• **Required action 1**:
From the records, output as a JSON list of strings the lines between the line holding "695 deserve." and the line holding "To book your Abarth 695 into NJB Automotive", inclusive, one string per line and blank lines left out.

Regex fun with CSV
I recently needed to do some escaping of a semicolon separated file. This was because a lot of the fields contained data that contained semicolons, and they had forgot to escape those fields within quotes.
I was lucky that the bad behaving fields contained structured data, SOAP requests in this case. So I came up with an expression to match the this. Because multiple SOAP datafields existed, I needed to do a non-greedy match to find the first occurence of the closing tag.
I also needed to do something with different parts of the match, so I created some namend groups for that
This resulted in the expression below:
(?<START><?xml)(?<DATA>.*?)(?<END></soap:Envelope>;)
Then I noticed some of the fields were incorreclty matched. The reason was that in the file, a field had a maximum size of 4000 characters. So in that case I was’nt guaranteed to find a match on the end tag when a field was overflowed.
I needed an expression to match either on the semicolon after 4000 characters after start or on the end tag in case the match was less than 400 characters.
I came up with the following solution:
(?<START><?xml)
(?:
(?<DATA>.{3995})(?<END>;)
|
(?<DATA>.{0,3994}?)(?<END></soap:Envelope>;)
)
The 3995 is of course 5 less than 4000, because 5 characters have already been matched for the start part.
The next trick was to find an expression that I could use to find out if my row was properly escaped, i.e. contained the correct number of columns. Luckily, I found this expression on the Internet, as it is not so simple to also deal with fields escaped by quotes that also contain quotes and semicolons. For example the following string:
1 ; “2;3” ; “4;””;““5”
Here only the semicolons in red should be treated as column separators. This proved to be a difficult task for most expressions I found. However, I did find a working one (after a tiny tweak, the blue part was’nt there) that I’d like to share with you:
;(?=(?:[^”]*”[^”]*”)*(?![^”]*”))
This expression matches all field separators, so simply perform a split using the regex and you end up with an array of all fields in your row. Checking the number of columns is a piece of cake then :-).
So why was the blue part needed? It turns out that performing a Regex.Split in .NET wil also return captured groups, als well as the splitted parts of the strings. So making the group non-capturing solved the problem.
To conclude, I think regex is fun, but sometimes the drawback is that you need a lot of comment lines to explain what that regex actually does…:-)

Items listed in a dataset
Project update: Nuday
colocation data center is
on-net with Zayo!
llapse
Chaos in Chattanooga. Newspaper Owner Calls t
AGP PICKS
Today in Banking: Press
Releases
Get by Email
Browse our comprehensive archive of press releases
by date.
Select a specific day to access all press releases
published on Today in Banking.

--

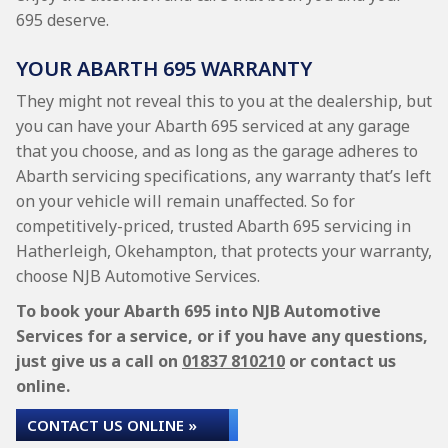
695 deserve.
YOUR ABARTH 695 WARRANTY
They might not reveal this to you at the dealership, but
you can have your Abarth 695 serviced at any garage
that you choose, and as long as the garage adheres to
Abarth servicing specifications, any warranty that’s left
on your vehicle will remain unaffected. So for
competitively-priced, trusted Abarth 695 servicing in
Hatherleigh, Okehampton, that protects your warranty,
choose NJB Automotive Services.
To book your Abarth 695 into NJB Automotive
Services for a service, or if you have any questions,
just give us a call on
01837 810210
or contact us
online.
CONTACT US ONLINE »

• **Required action 2**:
In the post about regex and CSV, what was the maximum size of a field in the file?

• **Expected answer 1**:
[
  "695 deserve.",
  "YOUR ABARTH 695 WARRANTY",
  "They might not reveal this to you at the dealership, but",
  "you can have your Abarth 695 serviced at any garage",
  "that you choose, and as long as the garage adheres to",
  "Abarth servicing specifications, any warranty that’s left",
  "on your vehicle will remain unaffected. So for",
  "competitively-priced, trusted Abarth 695 servicing in",
  "Hatherleigh, Okehampton, that protects your warranty,",
  "choose NJB Automotive Services.",
  "To book your Abarth 695 into NJB Automotive"
]

• **Expected answer 2**:
4000 characters.